**** Provided information ****

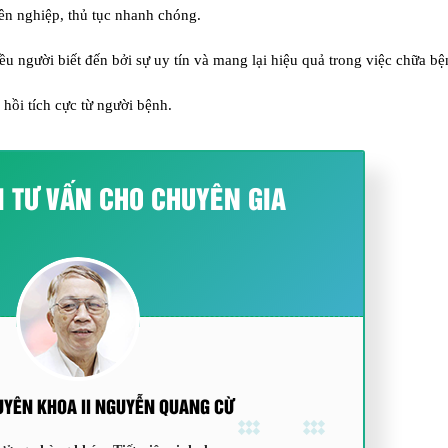
yên nghiệp, thủ tục nhanh chóng.
u người biết đến bởi sự uy tín và mang lại hiệu quả trong việc chữa bệ
hồi tích cực từ người bệnh.
I TƯ VẤN CHO CHUYÊN GIA
UYÊN KHOA II NGUYỄN QUANG CỪ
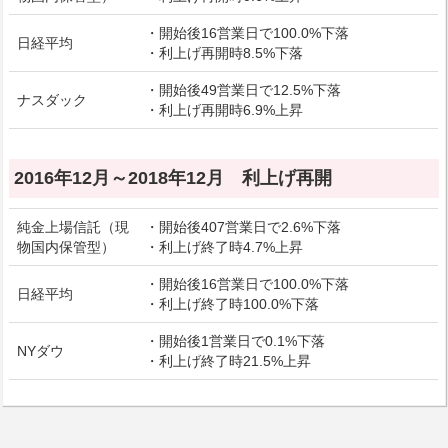
・開始後16営業日で100.0%下落
日経平均
・利上げ再開時8.5%下落
・開始後49営業日で12.5%下落
ナスダック
・利上げ再開時6.9%上昇
2016年12月～2018年12月 利上げ再開
純金上場信託（現
・開始後407営業日で2.6%下落
物国内保管型）
・利上げ終了時4.7%上昇
・開始後16営業日で100.0%下落
日経平均
・利上げ終了時100.0%下落
・開始後1営業日で0.1%下落
NYダウ
・利上げ終了時21.5%上昇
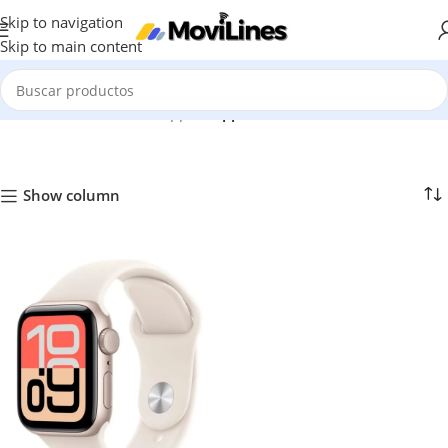
Skip to navigation
Skip to main content
Inicio
/
SmartWatches
/
Apple
/
Apple Watch SE
Show column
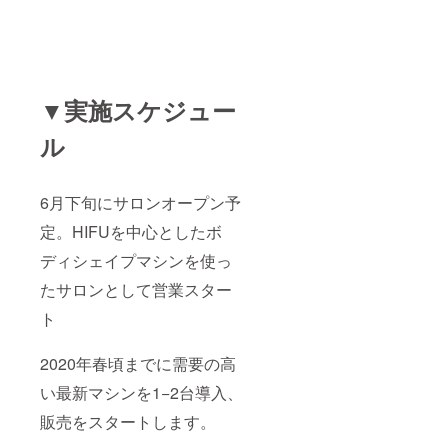
▼実施スケジュー
ル
6月下旬にサロンオープン予
定。HIFUを中心としたボ
ディシェイプマシンを使っ
たサロンとして営業スター
ト
2020年春頃までに需要の高
い最新マシンを1−2台導入、
販売をスタートします。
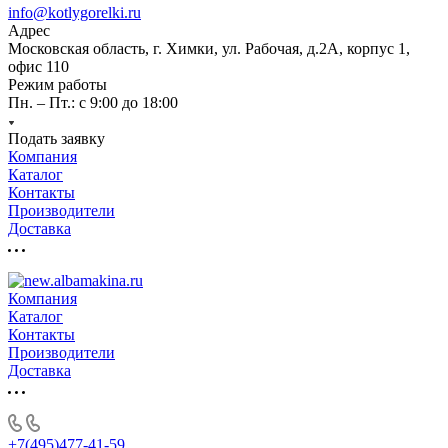
info@kotlygorelki.ru
Адрес
Московская область, г. Химки, ул. Рабочая, д.2А, корпус 1,
офис 110
Режим работы
Пн. – Пт.: с 9:00 до 18:00
Подать заявку
Компания
Каталог
Контакты
Производители
Доставка
Компания
Каталог
Контакты
Производители
Доставка
+7(495)477-41-59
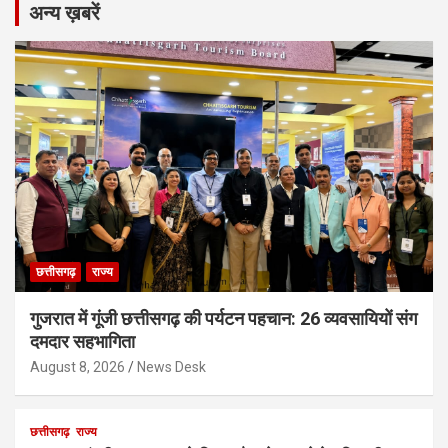
अन्य ख़बरें
छत्तीसगढ़
राज्य
गुजरात में गूंजी छत्तीसगढ़ की पर्यटन पहचान: 26 व्यवसायियों संग
दमदार सहभागिता
August 8, 2026
News Desk
छत्तीसगढ़
राज्य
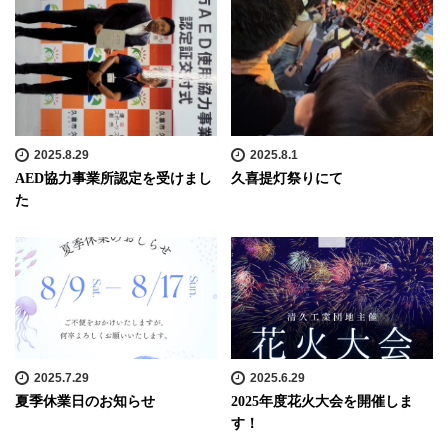
2025.8.29
2025.8.1
AED協力事業所認定を受けまし
久喜提灯祭りにて
た
2025.7.29
2025.6.29
夏季休業日のお知らせ
2025年度花火大会を開催しま
す！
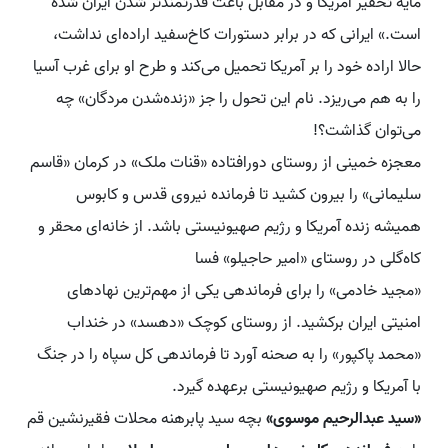
مایه تحقیر آمریکا و در مقابل باعث قدرتمندتر شدن ایران شده
است.» ایرانی که در برابر دستورات کاخ‌سفید اراده‌ای نداشت،
حالا اراده خود را بر آمریکا تحمیل می‌کند و طرح او برای غرب آسیا
را به هم می‌ریزد. نام این تحول را جز «زنده‌شدن مردگان» چه
می‌توان گذاشت؟!
معجزه خمینی از روستای دورافتاده «قنات ملک» در کرمان «قاسم
سلیمانی» را بیرون کشید تا فرمانده نیروی قدس و کابوس
همیشه زنده آمریکا و رژیم صهیونیستی باشد. از خانه‌ای محقر و
کاه‌گلی در روستای «امیر حاجیلو» فسا
«مجید خادمی» را برای فرماندهی یکی از مهم‌ترین نهادهای
امنیتی ایران برکشید. از روستای کوچک «دهسد» در خنداب
«محمد پاکپور» را به صحنه آورد تا فرماندهی کل سپاه را در جنگ
با آمریکا و رژیم صهیونیستی برعهده گیرد.
«سید عبدالرحیم موسوی»
بچه سید پابرهنه محلات فقیرنشین قم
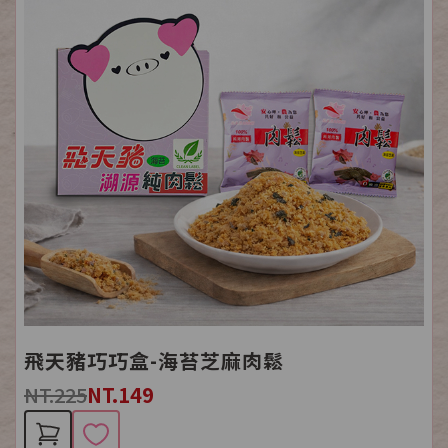
飛天豬巧巧盒-海苔芝麻肉鬆
NT.225
NT.149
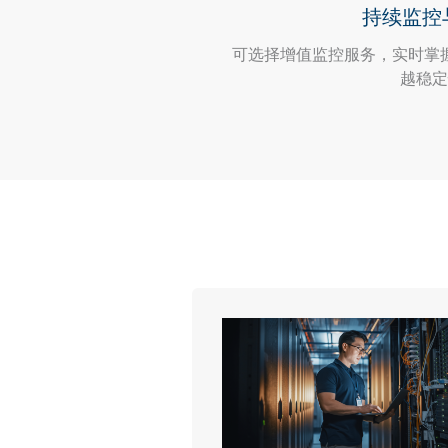
持续监控
可选择增值监控服务，实时掌
越稳定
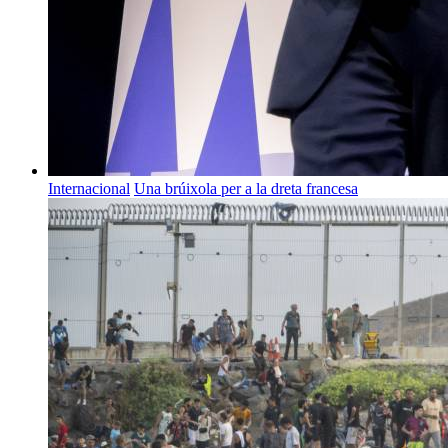
Internacional
Una brúixola per a la dreta francesa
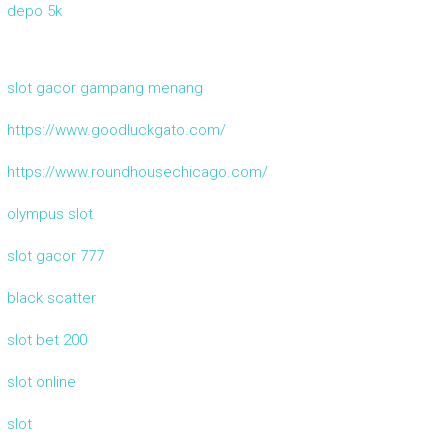
depo 5k
slot gacor gampang menang
https://www.goodluckgato.com/
https://www.roundhousechicago.com/
olympus slot
slot gacor 777
black scatter
slot bet 200
slot online
slot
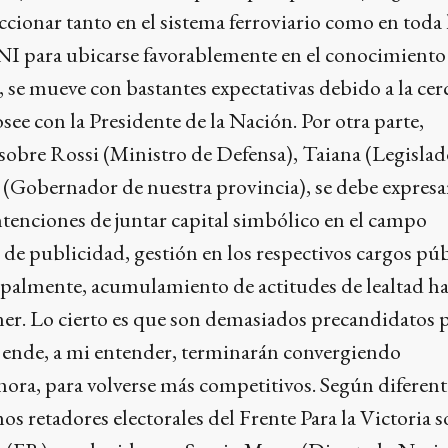
ionar tanto en el sistema ferroviario como en toda 
DNI para ubicarse favorablemente en el conocimiento
z, se mueve con bastantes expectativas debido a la cer
see con la Presidente de la Nación. Por otra parte,
sobre Rossi (Ministro de Defensa), Taiana (Legislad
 (Gobernador de nuestra provincia), se debe expresa
tenciones de juntar capital simbólico en el campo
r de publicidad, gestión en los respectivos cargos pú
ipalmente, acumulamiento de actitudes de lealtad ha
er. Lo cierto es que son demasiados precandidatos p
r ende, a mi entender, terminarán convergiendo
ora, para volverse más competitivos. Según diferent
os retadores electorales del Frente Para la Victoria 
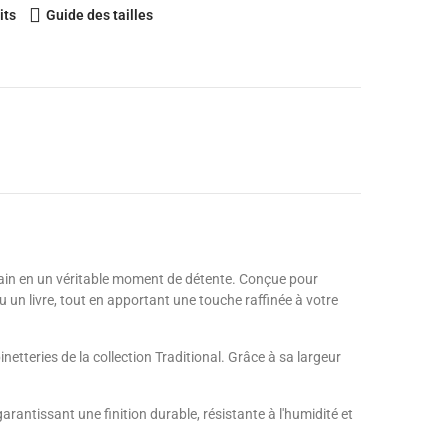
its
Guide des tailles
 bain en un véritable moment de détente. Conçue pour
u un livre, tout en apportant une touche raffinée à votre
etteries de la collection Traditional. Grâce à sa largeur
rantissant une finition durable, résistante à l'humidité et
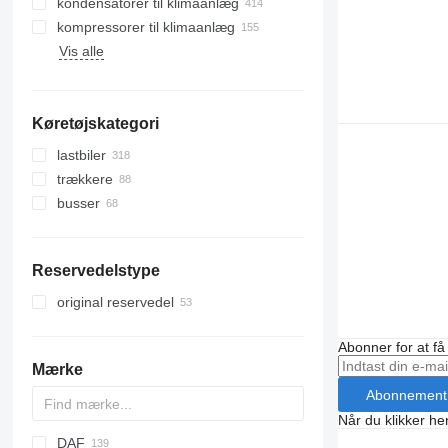
kondensatorer til klimaanlæg
kompressorer til klimaanlæg
Vis alle
Køretøjskategori
lastbiler
trækkere
busser
Reservedelstype
original reservedel
Abonner for at f
Mærke
Abonnement
Når du klikker her
DAF
X-Series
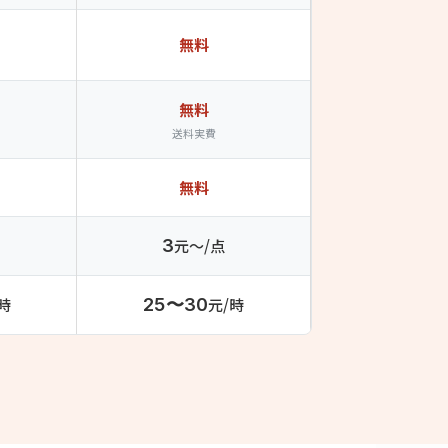
無料
無料
送料実費
無料
3
元〜/点
時
25〜30
元/時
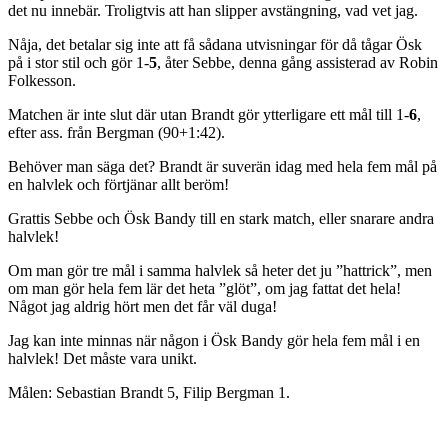
det nu innebär. Troligtvis att han slipper avstängning, vad vet jag.
Nåja, det betalar sig inte att få sådana utvisningar för då tågar Ösk
på i stor stil och gör 1-
5
, åter Sebbe, denna gång assisterad av Robin
Folkesson.
Matchen är inte slut där utan Brandt gör ytterligare ett mål till 1-
6
,
efter ass. från Bergman (90+1:42).
Behöver man säga det? Brandt är suverän idag med hela fem mål på
en halvlek och förtjänar allt beröm!
Grattis Sebbe och Ösk Bandy till en stark match, eller snarare andra
halvlek!
Om man gör tre mål i samma halvlek så heter det ju ”hattrick”, men
om man gör hela fem lär det heta ”glöt”, om jag fattat det hela!
Något jag aldrig hört men det får väl duga!
Jag kan inte minnas när någon i Ösk Bandy gör hela fem mål i en
halvlek! Det måste vara unikt.
Målen: Sebastian Brandt 5, Filip Bergman 1.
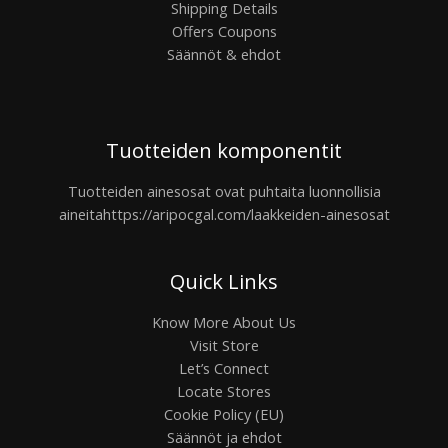
Shipping Details
Offers Coupons
Säännöt & ehdot
Tuotteiden komponentit
Tuotteiden ainesosat ovat puhtaita luonnollisia
aineita
https://aripocgal.com/laakkeiden-ainesosat
Quick Links
Know More About Us
Visit Store
Let’s Connect
Locate Stores
Cookie Policy (EU)
Säännöt ja ehdot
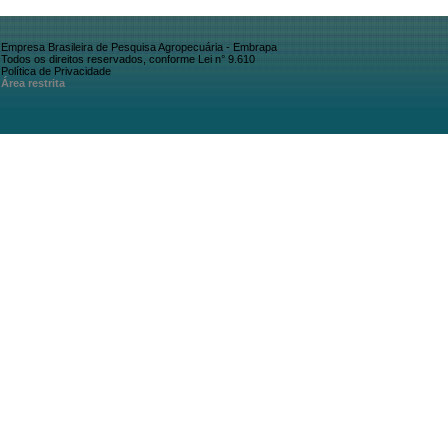
Empresa Brasileira de Pesquisa Agropecuária - Embrapa
Todos os direitos reservados, conforme Lei n° 9.610
Política de Privacidade
Área restrita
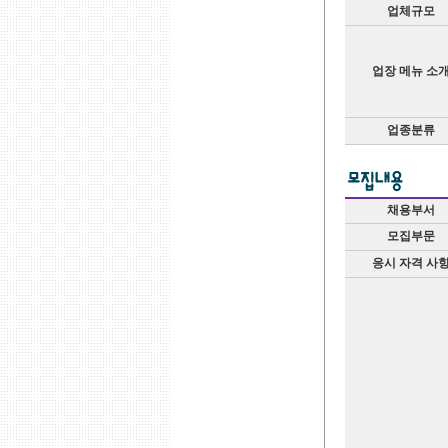
업체규모
업장 메뉴 소
업종분류
채용부서
모집부문
응시 자격 사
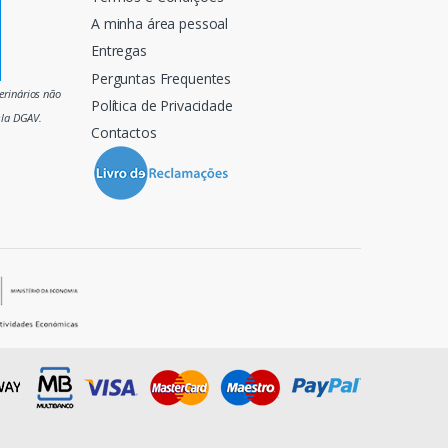
A minha área pessoal
Entregas
Perguntas Frequentes
rinários não
Política de Privacidade
ela DGAV.
Contactos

****

From the material above, please output the lines from the line with "ionar tanto en" up to and including the line with "sobre Rossi (Ministro", copying them exactly.

ionar tanto en el sistema ferroviario como en toda 
DNI para ubicarse favorablemente en el conocimiento
z, se mueve con bastantes expectativas debido a la cer
see con la Presidente de la Nación. Por otra parte,
sobre Rossi (Ministro de Defensa), Taiana (Legislad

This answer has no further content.